━━━━━ Source extract ━━━━━

IT’S ABOUT YOU-KNOW-WHAT: Someone from L.A.’s been dropping flyers around town selling $19.95 mail-order booklets on how to build your own time machine. I don’t know if she invented these plans herself or if somebody just came back in time and told her.

‘TIL NEXT TIME, please write in with your suggestions for a non-California-centric metaphor for Internet and World Wide Web use. Decentralized, post-Hollywood media should have a post-Hollywood name. Besides, around here “surfing” is something done only out at Westport by a few rugged loners in full wetsuits.

BE LIKE MIKE?
Apr 12th, 1995 by Clark Humphrey

A non-foolish April greeting from Misc., the column that wishes it’d coined the slogan of the Mpls. zine Cake: “Copyright Infringement Is Your Best Entertainment Value.”

THE LOWRY FIASCO might not have caused our Gov. to reconsider his past actions, but it still offers the rest of us a lesson: There’s not a line between excess chumminess and harassment, there’s a continuum. A politician, whose success depends on making and keeping friendships, oughta know enough to err on the safe end of that continuum. If Lowry really was the kind of “traditional politician” conservatives denounce him as, he’d have known this. In the end it doesn’t matter that Lowry probably wasn’t trying to get those staff women into bed when he nudged or slapped them or whatever. But he should know in the world of politics, persuasion is everything. And in the world of persuasion, perception is everything.

━━━━━ Data section ━━━━━

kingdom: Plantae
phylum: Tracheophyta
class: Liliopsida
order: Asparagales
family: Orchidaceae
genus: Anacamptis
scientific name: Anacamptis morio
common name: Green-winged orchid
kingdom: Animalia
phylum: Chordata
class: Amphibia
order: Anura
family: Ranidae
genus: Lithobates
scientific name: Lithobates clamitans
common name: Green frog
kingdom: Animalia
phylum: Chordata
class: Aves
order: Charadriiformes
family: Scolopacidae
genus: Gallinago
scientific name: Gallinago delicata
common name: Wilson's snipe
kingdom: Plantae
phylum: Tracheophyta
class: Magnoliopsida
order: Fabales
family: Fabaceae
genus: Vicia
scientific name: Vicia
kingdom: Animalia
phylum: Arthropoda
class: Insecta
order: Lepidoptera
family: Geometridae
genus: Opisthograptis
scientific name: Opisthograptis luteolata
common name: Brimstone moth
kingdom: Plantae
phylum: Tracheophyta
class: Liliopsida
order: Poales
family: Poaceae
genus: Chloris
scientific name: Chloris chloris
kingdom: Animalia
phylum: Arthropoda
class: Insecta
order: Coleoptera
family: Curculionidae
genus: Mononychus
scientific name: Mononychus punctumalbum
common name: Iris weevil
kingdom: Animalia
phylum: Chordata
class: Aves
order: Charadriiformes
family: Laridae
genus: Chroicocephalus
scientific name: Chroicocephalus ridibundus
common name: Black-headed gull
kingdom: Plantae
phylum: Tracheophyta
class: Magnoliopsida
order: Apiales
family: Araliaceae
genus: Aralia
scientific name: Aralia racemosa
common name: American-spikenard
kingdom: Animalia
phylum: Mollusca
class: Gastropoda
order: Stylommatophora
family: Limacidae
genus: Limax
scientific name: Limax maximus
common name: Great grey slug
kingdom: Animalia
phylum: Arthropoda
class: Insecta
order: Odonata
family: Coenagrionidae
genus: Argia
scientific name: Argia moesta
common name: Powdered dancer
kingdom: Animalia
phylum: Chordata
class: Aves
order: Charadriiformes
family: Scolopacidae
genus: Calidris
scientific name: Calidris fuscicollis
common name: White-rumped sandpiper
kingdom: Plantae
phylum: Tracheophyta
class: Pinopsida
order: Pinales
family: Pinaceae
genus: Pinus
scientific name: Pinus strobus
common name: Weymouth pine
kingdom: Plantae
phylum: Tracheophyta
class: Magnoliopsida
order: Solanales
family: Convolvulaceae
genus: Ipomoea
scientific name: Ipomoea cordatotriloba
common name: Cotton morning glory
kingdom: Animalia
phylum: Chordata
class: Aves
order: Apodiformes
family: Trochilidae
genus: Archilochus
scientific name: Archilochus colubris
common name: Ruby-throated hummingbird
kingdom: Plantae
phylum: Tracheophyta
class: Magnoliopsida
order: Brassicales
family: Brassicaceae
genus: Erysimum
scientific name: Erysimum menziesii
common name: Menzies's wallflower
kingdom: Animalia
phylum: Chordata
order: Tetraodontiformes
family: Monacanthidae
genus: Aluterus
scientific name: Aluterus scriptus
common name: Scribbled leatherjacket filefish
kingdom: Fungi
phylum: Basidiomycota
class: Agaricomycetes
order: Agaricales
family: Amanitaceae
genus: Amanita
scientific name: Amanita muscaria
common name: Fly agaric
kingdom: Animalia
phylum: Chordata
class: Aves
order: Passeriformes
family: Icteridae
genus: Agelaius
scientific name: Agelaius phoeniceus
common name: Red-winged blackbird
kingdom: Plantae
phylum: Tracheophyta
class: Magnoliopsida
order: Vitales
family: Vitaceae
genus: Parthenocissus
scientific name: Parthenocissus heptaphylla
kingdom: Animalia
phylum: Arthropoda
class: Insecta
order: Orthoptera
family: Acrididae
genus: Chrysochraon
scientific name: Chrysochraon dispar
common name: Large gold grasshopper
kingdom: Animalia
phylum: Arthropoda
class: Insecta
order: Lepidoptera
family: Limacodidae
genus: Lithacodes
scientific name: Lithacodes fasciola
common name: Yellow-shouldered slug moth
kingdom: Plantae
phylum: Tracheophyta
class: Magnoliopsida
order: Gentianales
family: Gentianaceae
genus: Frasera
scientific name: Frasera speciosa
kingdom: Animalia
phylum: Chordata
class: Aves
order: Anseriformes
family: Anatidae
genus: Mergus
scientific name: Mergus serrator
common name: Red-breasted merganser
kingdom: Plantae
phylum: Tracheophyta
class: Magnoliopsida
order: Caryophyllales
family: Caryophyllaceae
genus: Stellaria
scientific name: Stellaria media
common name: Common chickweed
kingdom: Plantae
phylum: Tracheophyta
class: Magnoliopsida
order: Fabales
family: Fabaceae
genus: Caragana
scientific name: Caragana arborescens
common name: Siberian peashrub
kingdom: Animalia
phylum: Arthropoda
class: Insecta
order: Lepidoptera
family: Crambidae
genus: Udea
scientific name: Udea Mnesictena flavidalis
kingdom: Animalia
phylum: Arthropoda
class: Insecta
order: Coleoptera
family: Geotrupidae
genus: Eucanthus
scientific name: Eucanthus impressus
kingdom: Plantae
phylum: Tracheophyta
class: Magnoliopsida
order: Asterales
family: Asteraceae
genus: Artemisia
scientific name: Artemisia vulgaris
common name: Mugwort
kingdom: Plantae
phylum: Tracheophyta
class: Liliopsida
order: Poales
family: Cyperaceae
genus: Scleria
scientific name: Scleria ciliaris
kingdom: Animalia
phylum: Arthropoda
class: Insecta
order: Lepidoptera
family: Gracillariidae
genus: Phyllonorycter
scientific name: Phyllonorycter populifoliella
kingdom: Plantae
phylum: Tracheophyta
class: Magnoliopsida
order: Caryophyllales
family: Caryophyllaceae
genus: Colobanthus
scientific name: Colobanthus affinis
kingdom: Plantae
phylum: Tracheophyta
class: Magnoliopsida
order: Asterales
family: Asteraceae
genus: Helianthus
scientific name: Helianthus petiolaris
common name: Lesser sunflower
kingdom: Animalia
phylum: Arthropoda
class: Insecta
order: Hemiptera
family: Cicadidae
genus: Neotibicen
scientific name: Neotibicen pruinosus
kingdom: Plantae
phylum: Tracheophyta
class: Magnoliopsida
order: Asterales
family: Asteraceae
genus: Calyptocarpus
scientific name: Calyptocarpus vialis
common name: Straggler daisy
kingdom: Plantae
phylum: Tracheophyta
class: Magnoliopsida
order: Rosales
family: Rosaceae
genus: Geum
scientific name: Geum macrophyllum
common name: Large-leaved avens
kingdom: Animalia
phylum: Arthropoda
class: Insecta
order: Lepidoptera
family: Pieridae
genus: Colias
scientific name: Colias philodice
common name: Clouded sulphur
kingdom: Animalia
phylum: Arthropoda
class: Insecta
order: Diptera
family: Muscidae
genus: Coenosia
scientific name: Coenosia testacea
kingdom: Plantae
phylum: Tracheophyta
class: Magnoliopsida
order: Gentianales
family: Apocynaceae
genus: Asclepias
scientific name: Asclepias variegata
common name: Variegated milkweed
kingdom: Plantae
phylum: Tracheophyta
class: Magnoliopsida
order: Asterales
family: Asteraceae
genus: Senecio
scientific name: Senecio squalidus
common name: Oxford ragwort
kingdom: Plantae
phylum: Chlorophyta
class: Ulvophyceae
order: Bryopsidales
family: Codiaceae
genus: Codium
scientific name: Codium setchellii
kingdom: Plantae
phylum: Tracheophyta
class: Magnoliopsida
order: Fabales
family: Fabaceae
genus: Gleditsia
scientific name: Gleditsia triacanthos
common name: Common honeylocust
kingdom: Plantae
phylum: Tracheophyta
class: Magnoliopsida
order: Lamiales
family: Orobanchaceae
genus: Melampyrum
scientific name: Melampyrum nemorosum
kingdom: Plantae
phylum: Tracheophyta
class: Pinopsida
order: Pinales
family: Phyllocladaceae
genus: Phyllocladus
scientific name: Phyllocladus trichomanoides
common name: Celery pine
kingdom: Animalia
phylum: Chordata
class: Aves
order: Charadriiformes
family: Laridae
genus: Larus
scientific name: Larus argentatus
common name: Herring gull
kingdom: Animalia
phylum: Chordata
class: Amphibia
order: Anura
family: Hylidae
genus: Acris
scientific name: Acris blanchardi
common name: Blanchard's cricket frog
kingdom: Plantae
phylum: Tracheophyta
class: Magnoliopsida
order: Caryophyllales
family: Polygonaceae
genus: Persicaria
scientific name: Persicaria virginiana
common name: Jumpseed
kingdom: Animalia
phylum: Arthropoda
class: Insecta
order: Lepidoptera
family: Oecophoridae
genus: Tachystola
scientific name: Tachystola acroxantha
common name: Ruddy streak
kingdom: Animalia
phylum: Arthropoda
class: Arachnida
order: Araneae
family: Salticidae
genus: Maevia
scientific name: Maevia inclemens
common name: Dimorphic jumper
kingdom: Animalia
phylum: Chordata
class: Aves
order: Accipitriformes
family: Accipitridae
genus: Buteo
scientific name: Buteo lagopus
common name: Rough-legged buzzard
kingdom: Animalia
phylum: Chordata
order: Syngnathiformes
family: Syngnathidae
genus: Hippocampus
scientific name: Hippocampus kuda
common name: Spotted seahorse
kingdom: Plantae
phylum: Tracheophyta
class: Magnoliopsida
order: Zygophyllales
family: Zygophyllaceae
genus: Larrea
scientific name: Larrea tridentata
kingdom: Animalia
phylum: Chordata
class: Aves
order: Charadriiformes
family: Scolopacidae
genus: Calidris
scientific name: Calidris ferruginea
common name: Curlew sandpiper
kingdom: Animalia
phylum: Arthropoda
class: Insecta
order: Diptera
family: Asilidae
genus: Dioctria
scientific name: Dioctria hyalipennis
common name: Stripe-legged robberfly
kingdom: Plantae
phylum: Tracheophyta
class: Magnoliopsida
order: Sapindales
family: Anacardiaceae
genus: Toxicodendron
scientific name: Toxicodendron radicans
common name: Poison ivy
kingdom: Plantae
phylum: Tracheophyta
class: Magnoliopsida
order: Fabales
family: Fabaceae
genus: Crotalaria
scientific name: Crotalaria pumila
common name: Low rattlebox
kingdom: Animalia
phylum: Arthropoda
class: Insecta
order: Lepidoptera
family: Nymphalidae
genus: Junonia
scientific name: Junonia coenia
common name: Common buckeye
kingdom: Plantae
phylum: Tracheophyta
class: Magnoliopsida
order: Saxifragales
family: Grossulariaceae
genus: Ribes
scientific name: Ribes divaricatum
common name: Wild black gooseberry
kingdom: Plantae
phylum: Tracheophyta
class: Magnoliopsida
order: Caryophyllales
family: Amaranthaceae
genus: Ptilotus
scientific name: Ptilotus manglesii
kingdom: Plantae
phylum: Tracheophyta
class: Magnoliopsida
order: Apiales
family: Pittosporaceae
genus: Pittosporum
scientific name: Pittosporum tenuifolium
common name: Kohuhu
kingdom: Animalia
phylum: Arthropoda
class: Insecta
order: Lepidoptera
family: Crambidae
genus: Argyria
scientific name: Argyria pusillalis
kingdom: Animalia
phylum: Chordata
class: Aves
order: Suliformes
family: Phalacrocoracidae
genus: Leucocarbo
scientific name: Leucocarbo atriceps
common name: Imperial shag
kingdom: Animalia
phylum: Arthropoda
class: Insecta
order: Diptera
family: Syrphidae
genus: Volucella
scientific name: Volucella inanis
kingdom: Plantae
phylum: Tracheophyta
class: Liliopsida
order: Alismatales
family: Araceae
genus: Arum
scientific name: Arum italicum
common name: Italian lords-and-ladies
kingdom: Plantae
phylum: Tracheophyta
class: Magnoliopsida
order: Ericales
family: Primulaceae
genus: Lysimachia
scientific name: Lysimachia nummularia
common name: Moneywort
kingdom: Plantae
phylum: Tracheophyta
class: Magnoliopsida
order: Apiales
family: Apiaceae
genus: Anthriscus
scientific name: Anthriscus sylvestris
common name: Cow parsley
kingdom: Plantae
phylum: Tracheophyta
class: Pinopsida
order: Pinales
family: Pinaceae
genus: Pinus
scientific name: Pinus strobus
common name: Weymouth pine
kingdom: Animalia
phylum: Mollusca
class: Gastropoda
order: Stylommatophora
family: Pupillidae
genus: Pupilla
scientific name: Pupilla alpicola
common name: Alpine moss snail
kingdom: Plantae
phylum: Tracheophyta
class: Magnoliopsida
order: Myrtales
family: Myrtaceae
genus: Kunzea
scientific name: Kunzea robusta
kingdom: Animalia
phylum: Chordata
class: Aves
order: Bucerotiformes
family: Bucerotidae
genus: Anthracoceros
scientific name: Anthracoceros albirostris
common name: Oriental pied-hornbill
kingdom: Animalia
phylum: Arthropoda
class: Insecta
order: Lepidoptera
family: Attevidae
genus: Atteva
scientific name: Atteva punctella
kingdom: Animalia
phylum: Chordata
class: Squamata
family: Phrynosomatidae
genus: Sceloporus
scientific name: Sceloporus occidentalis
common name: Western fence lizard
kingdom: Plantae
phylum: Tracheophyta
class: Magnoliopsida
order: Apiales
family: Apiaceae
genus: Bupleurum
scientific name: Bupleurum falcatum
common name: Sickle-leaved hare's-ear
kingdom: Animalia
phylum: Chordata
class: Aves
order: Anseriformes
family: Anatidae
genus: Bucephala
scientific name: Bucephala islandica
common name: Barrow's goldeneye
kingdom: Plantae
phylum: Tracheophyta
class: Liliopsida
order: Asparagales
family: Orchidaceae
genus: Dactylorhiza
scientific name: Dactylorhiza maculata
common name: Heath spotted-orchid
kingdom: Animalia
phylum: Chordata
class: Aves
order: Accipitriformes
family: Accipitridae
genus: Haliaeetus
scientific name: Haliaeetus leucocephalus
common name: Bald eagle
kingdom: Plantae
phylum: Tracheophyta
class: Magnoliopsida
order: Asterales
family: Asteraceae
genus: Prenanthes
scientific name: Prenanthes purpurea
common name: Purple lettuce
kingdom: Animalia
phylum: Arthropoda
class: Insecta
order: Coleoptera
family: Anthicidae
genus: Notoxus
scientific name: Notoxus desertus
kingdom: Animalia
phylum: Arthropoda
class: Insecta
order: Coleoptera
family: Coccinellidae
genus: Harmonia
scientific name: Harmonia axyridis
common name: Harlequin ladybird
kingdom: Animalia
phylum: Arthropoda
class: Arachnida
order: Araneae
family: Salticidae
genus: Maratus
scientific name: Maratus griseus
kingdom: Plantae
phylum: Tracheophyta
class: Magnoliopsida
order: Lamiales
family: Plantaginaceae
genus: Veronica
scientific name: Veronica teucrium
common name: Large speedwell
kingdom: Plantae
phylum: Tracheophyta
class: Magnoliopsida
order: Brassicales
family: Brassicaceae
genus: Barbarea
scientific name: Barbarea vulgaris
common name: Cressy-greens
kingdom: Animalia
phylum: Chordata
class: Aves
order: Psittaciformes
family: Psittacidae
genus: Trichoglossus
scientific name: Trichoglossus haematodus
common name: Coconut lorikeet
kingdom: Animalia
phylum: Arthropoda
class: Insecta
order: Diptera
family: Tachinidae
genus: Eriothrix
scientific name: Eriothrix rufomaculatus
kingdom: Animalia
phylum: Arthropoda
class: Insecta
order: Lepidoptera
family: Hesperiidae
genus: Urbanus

━━━━━

### Set exercise
Please resume the newspaper column right after its final sentence. You won't need the listing at all.

### Result below
NOT FADE AWAY AND RADIATE: I’ve dissed Wired magazine in the past, but must draw praise toward a one-page plug in its April ish all about Ed Grothus. He’s a junk collector in Los Alamos, NM. His Los Alamos Sales Co. shop buys and sells leftover artifacts (computer stuff, office stuff, construction stuff, scientific equipment) from the Los Alamos National Laboratory, birthplace of the atomic bomb and longtime recipient of Cold War spending waste. The piece doesn’t mention Ed’s son Tom, the Seattle writer-cartoonist who in the ’80s made a cute series of exquisitely droll mini-comics (Manzine, Errata, The Bermuda Love Triangle).

WEB SITE OF THE WEEK: Better Faster Be$t$ellers (http://www.digimark.net/mful/bselcurr.htm) is a weekly fanciful satire of commercial literature that purports to be “entirely the result of algorithmically compressing (or compacting together) the less dense, slower titles of the current Publishers Weekly bestseller list.” It’s doubtful, tho, that a random-recombination program could come up with such mirthful titles as “Men are From the Hot Zone, Women Are From the Surface of Common Sense,” “The Celestine Bedtime Stories,” “Time to Correct the Warrior Treatment” (“by Seinfeld with Fyodor Dostoevsky”), or “Makes Me Wanna Do Ten Highly-Effective Stupid Things to 7 Driven People.” The same home page also contains Most Fucked Up Person Alive Tells All, an anonymously written pseudo-autobiography written in a cut-up nonsense style similar to that of Mark Leyner.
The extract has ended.